▶ [Requirement]: Extend the excerpt on Ozone datanode hardware, picking up right after its final table row.
== Excerpt provided
For smaller deployments, these directories can share the same SSD as your general metadata disk, but they should be separated for enterprise workloads.

Mixed Compute-Storage Datanode

For workloads requiring compute capabilities alongside storage:

Component	Specifications
CPU	24-48 cores
Memory	128-512GB
Storage	Same as standard datanode
Network	25/40GbE+

Use Cases:

Co-located processing frameworks (Spark, Flink, etc.)
Compute-intensive applications accessing local data

Storage-Only Datanode

For storage-focused deployments with standard density:

Component	Specifications
CPU	12-16 cores
Memory	32-64GB
Storage	24-36 HDDs (up to chassis capacity)
Network	25/40GbE

Use Cases:

Cold/archive storage tiers
Standard capacity deployments
Cost-optimized storage

High-Density Storage with Ozone

Apache Ozone's architecture provides exceptional capabilities for high-density storage nodes - a significant advantage over traditional distributed filesystems like HDFS and other storage offerings. This section explores the benefits, design considerations, and reference architectures for deploying Ozone with high-density nodes.

Architectural Advantages for High Density

Ozone's ability to support extremely dense storage nodes stems from several key architectural innovations:

Complete Separation of Metadata and Data Paths
- Metadata services (OM and SCM) run on dedicated nodes
- Datanodes focus solely on data storage and retrieval operations
- Independent scaling of metadata and data planes
Container-Based Storage Model
- Data stored in self-contained "containers" (typically 5GB)
- Containers include their own metadata and checksums
- Reduced metadata service load compared to per-file/block tracking
Efficient Replication Management
- SCM manages replication at the container level, not individual blocks
- More efficient handling of replication for many small files
- Support for both replication and erasure coding
Scalable Datanode Architecture
- HDFS typically struggles with >25-30 disks per datanode due to memory constraints
- Ozone can efficiently handle 60, 90, or even 100+ disks per datanode
- Optimized memory usage for disk tracking and metadata caching

High-Density Datanode Reference Architecture

For maximum storage density in large-scale deployments:

Component	Specifications	Notes
CPU	16-32 cores	Modern server CPUs (AMD EPYC or Intel Xeon)
====
== Data records
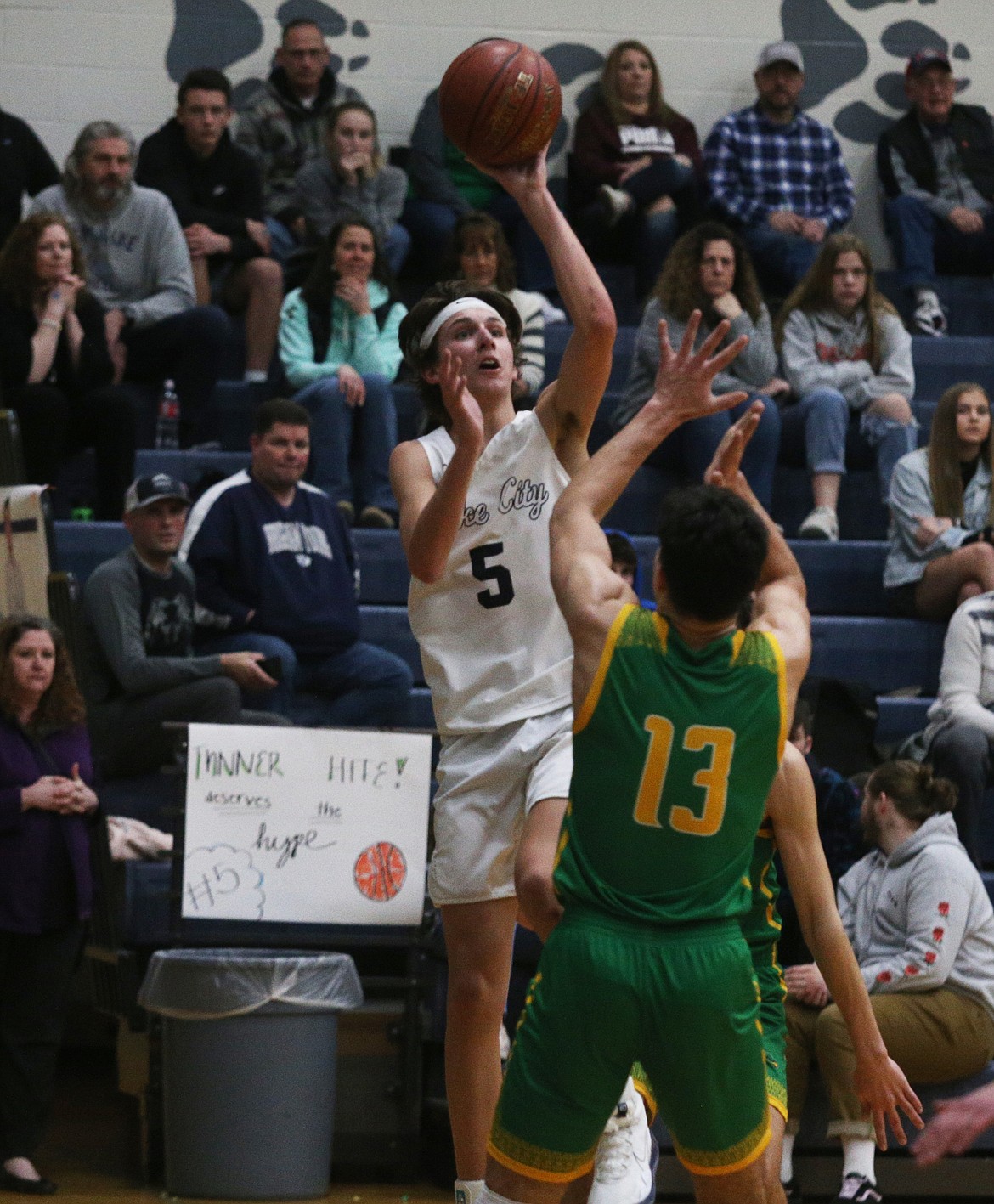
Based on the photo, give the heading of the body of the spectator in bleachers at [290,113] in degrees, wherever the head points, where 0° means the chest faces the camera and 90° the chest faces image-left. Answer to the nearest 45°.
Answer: approximately 0°

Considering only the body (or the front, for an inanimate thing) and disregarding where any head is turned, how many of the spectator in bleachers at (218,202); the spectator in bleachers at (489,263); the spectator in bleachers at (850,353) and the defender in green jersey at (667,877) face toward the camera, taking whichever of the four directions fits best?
3

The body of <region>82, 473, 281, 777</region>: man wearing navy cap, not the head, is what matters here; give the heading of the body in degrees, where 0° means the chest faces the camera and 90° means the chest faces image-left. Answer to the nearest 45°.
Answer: approximately 315°

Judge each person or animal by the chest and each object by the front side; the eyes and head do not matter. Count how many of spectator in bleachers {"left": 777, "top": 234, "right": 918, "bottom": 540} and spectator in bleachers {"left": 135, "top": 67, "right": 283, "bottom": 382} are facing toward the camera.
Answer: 2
====
▶ [Response]:
Memory	128-256GB	Higher memory needed for very large disk counts
System Drives	2x 480GB+ SSD (RAID1)	For OS and datanode service
Metadata Disks	2-4x NVMe drives (1-2TB)	For container metadata and Ratis logs
Data Storage	60-100+ HDDs (16-20TB each)	Enterprise or nearline HDDs
Network	2x 100GbE	Network capability must match aggregate disk bandwidth
Form Factor	4U-5U chassis	Dense storage servers with JBOD expansion

Achievable Capacity:

Single 4U chassis: 2-3 PB raw storage (with 100x 20TB HDDs)
Full rack (10x 4U servers): 20-30 PB raw storage
10-rack datacenter pod: 200-300 PB raw storage

Business Value of High-Density Storage

High-density storage nodes with Ozone offer substantial business advantages:

Dramatic Cost Reduction
- Up to 60% lower TCO compared to traditional HDFS deployments
- Fewer servers required for the same storage capacity
- Reduced data center footprint, power, and cooling costs
- Fewer network ports and associated infrastructure
Simplified Management
- Fewer physical nodes to manage
- Reduced operational complexity
- Lower software licensing costs for per-node licensed software
- Simplified procurement and deployment
Improved Performance
- More efficient use of available server resources
- Reduced network traffic for data placement
- Faster recovery from node failures (fewer nodes to rebuild)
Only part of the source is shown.